I had limited time to make dinner tonight and your recipe was a lifesaver. My husband just had surgery on a broken ankle and he's a type 2 diabetic, so we're really trying to eat healthy...and I'm a rather inexperienced cook. Thankfully I had almost all of the ingredients in your recipe and it was easy to follow. We didn't have maple syrup (and neither of us are crazy about it) so I squeezed cutie juice into the sauce. I used liquid aminos instead of soy sauce and instead of sriracha I used leftover chili sauce packets from Panda Express. I used a 16oz block of extra firm tofu but the sauce was still plentiful enough to cover it all. I used zucchini instead of broccoli and raw, pre-sliced carrots and white mushrooms to save time. Oh, and pre-minced garlic. It was all really tasty, though I'll probably add more orange juice and a little less vinegar (it was a bit much for me). My husband was a happy camper though, so this will definitely make it into our rotation. We're not vegan so we'll mix the leftover stir fry with some leftover chicken. He's excited for his lunch tomorrow! Thanks for a flexible, tasty recipe.
Awesome! I'm so glad you enjoyed it! If you can add some other type of sugar in place of the maple syrup, I'd try that - it will help balance out the tartness. Thanks Liz!
I've been working my way toward a vegan lifestyle for about a month now and this is definitely my favorite dish so far. I can't wait to try more recipes on your website.
Awesome! I'm so glad you like it! Thanks Mike!
I read this recipe twice & could not find where the cornstarch is used. Maybe I missed something. Would you please let me know?
It's one of the sauce ingredients - include it when you whisk them all together in step 1. :)
I love every one of your recipes that I make-- and I've made a ton! Chomping this down right now, and I'm definitely gonna do this over takeout in the future-- it's delicious!

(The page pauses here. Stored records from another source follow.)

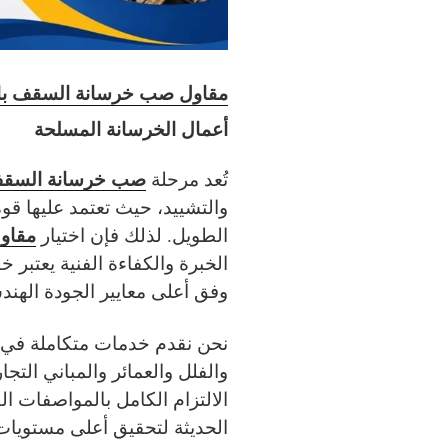
مقاول صب خرسانة السقف با
أعمال الخرسانة المسلحة
صب خرسانة السقف
تُعد مرحلة
والتشييد، حيث تعتمد عليها قوة
مقاو
الطويل. لذلك فإن اختيار
الخبرة والكفاءة الفنية يعتبر
وفق أعلى معايير الجودة الهند
نحن نقدم خدمات متكاملة في
والفلل والعمائر والمباني التجا
الالتزام الكامل بالمواصفات ا
الحديثة لتحقيق أعلى مستويات ا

This recipe is my favorite! The flavor is outstanding
This was delisc altho I added lots of veggies and served with coconut rice
Thank you
I made this last night Alissa. I am always looking for Chinese food recipes since we don’t have much good Chinese here. Not surprisingly it was absolutely delicious! My husband and I both loved it and will be making it many times over. Once again, you hit it out of the park!! Thank you!
Holy yum, this was so easy and delicious! I added rice and doubled the sauce. I am adding this to my recipe collection! Thank you!